TASK DIRECTIONS ▸ Can you write the next part of the reflection below on language and the tower, picking up right after its last sentence?

TEXT EXCERPT ▸
⁂

"Now the whole earth had one language and few words" when the line of cursed Canaan began to build the infamous tower, when the Lord thwarted their arrogance by acting to "confuse their language, that they may not understand one another's speech." (Gen 7) It is terrifying, these words, terrifying to think what power lies in language. In pure language, tainted by sin but as yet unbroken, there are "few words." One word holds a vast amount of reality, which is not yet dissected by syllogisms hypotheses logarithms &c. This makes sense, since God, who is perfect, has only One Word by which all things were created, and from which all things take their identity. The multiplicity of creation serves, each bit, to illuminate another aspect of the fullness of Reality, which is God.

⁂

INFORMATION PROVIDED ▸
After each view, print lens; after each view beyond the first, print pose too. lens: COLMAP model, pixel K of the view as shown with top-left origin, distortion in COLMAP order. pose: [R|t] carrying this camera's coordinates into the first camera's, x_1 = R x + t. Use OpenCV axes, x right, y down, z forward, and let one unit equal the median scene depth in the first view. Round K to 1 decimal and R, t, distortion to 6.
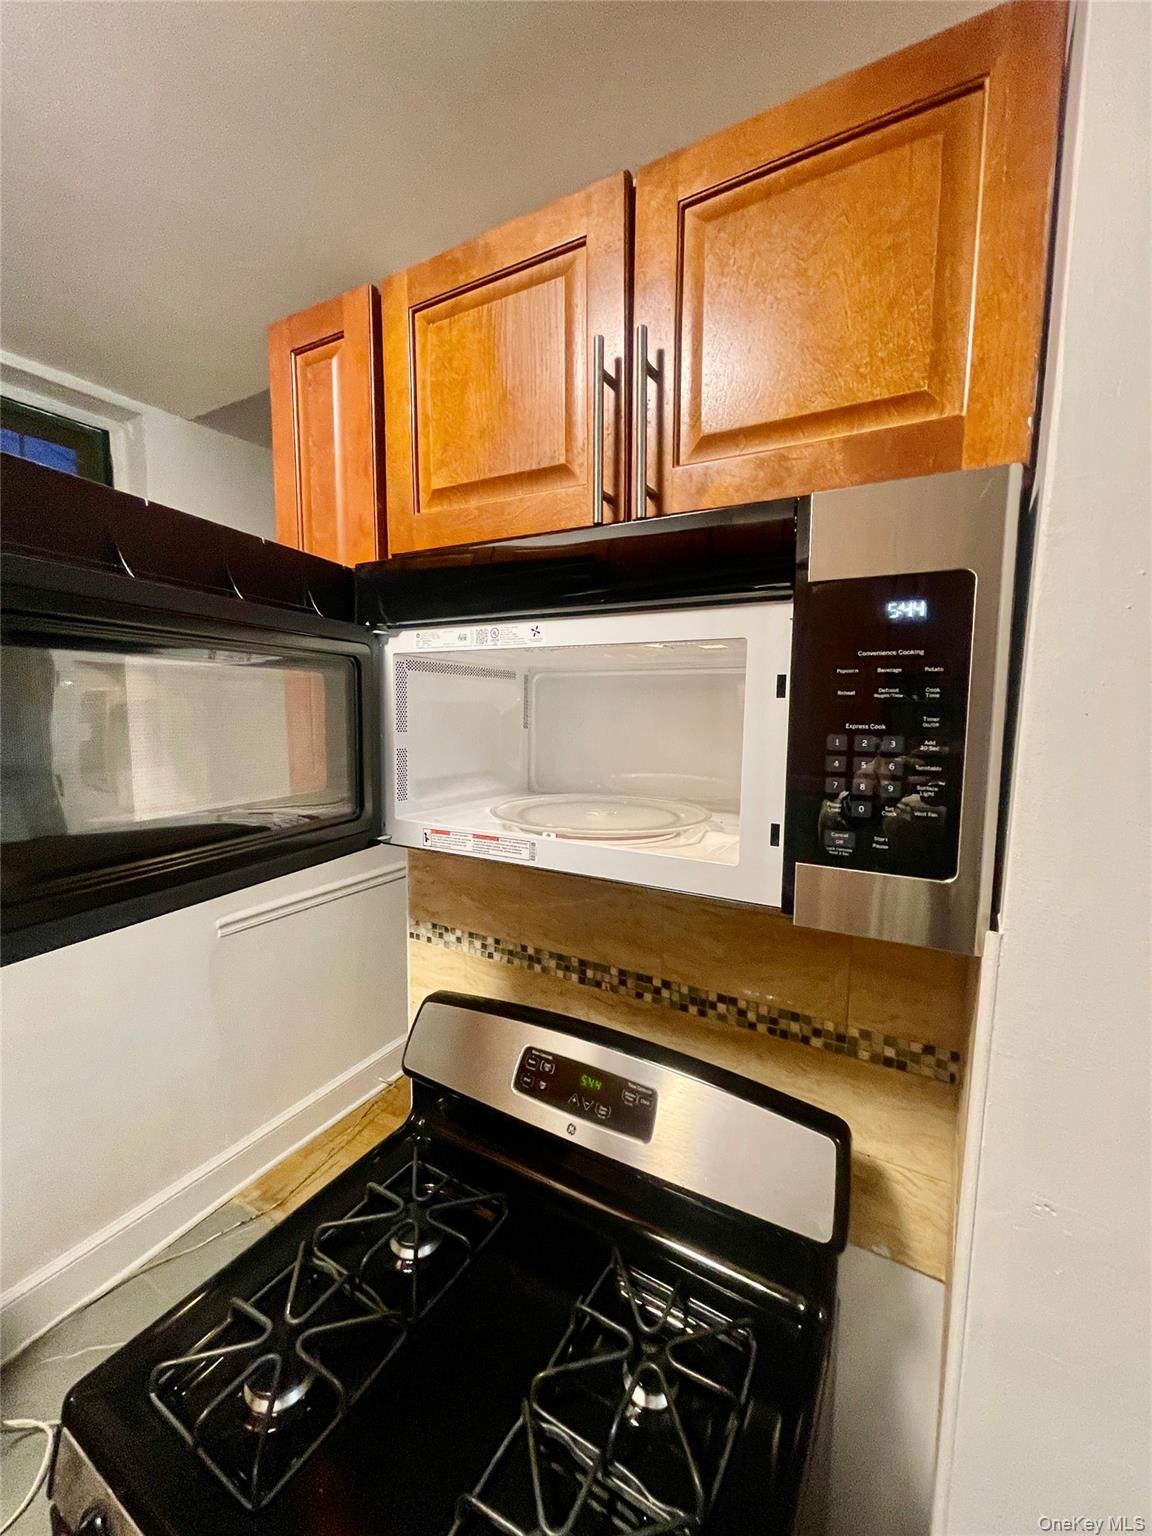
lens RADIAL K [[617.8, 0, 576.1], [0, 617.8, 760.8], [0, 0, 1]] dist [0.000252, -0.000345]
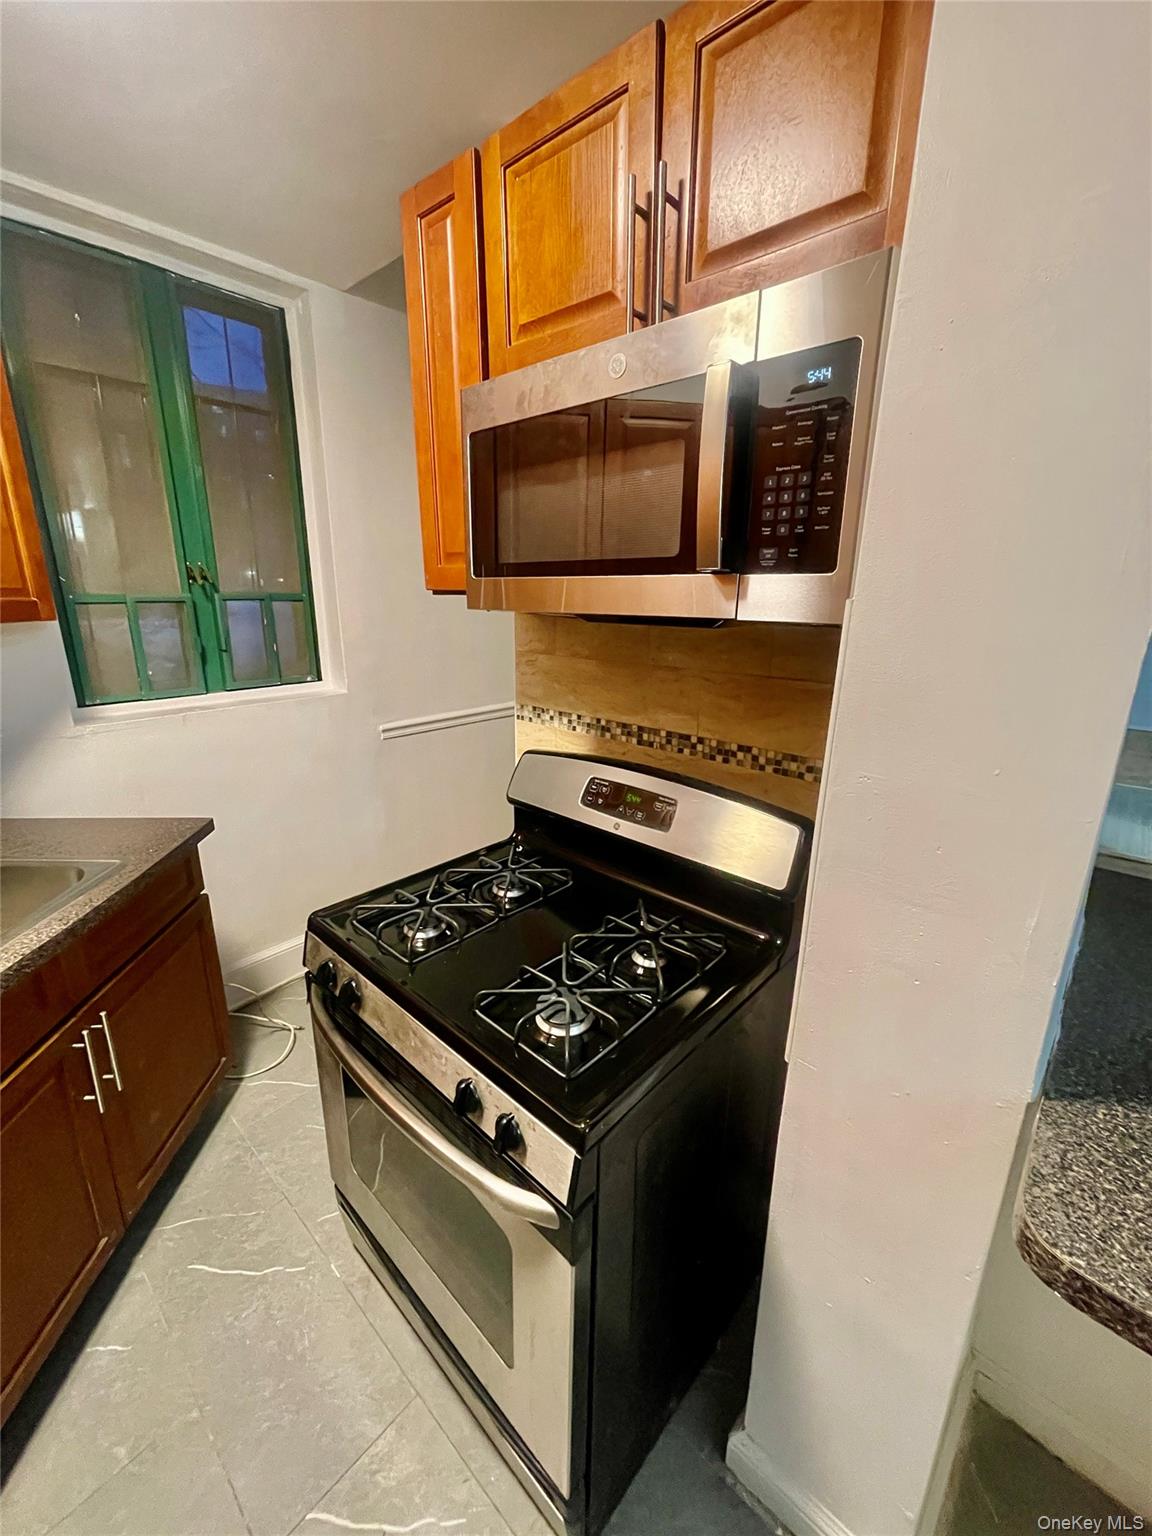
lens RADIAL K [[622.4, 0, 581.6], [0, 622.4, 762.2], [0, 0, 1]] dist [0.010252, -0.000708]
pose [[0.977415, 0.055291, -0.203969, 0.182387], [-0.021527, 0.986196, 0.164176, 0.213117], [0.210231, -0.156077, 0.965113, -0.330394]]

⁂

YOUR RESPONSE ▸
Now, thousands of years after Babel, the perversion and reduction of language to babble if not drivel--in accursed "texting", and when language is bent and twisted to serve hideously warped philosophies, two facts are driven home to me:
The centuries-old wisdom of a Latin Liturgy, immune to the perversions and corruptions of time, common usage, colloquialism, ignorance. Yes, Latin is immune to ignorance, for those who do not want to bother with learning, which not all need do!, cannot cheapen the meaning of a Latin word through everyday usage or incomplete comprehension, as happens to the common vocabulary. How right and wise and foreseeing were these ages of the Church, and what a calamity has overtaken the modern Liturgy, which inevitably, inevitably I tell you, sinks to the lowest common denominator!*
Secondly, though, and not completely separately, is the occult dimension which seeks power over the material world by attempting to rediscover words of power--real, actual utterances of the mouth by and through which they can control physical and even human realities. Lewis knew of this aspect of language (and Tolkien, although he focuses on it to a much lesser extent)--they were, after all, first philologists and linguists, the both of them, and only secondarily writers. It runs through his stories, even Narnia:
"The Queen let go of [Digory's] hand and raised her arm. She drew herself up to her full height and stood rigid. Then she said something which they couldn't understand (but it sounded horrid) . . . and those high and heavy doors trembled for a second as if they were made of silk and crumbled away until their was nothing left of them."
and the "Deplorable Word", that "secret of secrets", by which Jadis (the White Witch) had destroyed her world. (The Magician's Nephew)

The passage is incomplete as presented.